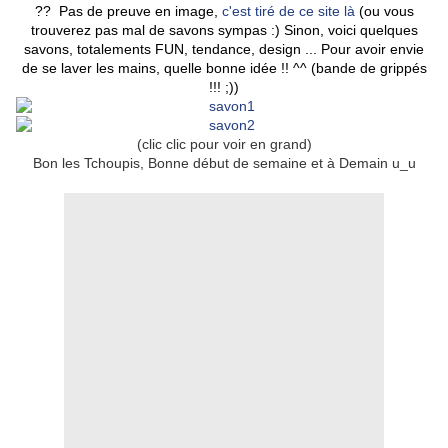
?? Pas de preuve en image,
c'est tiré de ce site là
(ou vous
trouverez pas mal de savons sympas :) Sinon, voici quelques
savons, totalements FUN, tendance, design ... Pour avoir envie
de se laver les mains, quelle bonne idée !! ^^ (bande de grippés
!!! ;))
(clic clic pour voir en grand)
Bon les Tchoupis, Bonne début de semaine et à Demain u_u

━━━━━━━━━━━━━━━━━━━━━━━━━━━━━━

*To do*
Start at the line containing "de se laver". Repeat it and each line after it, word for word, to the end of the records.

*Answer to this problem*
de se laver les mains, quelle bonne idée !! ^^ (bande de grippés
!!! ;))
(clic clic pour voir en grand)
Bon les Tchoupis, Bonne début de semaine et à Demain u_u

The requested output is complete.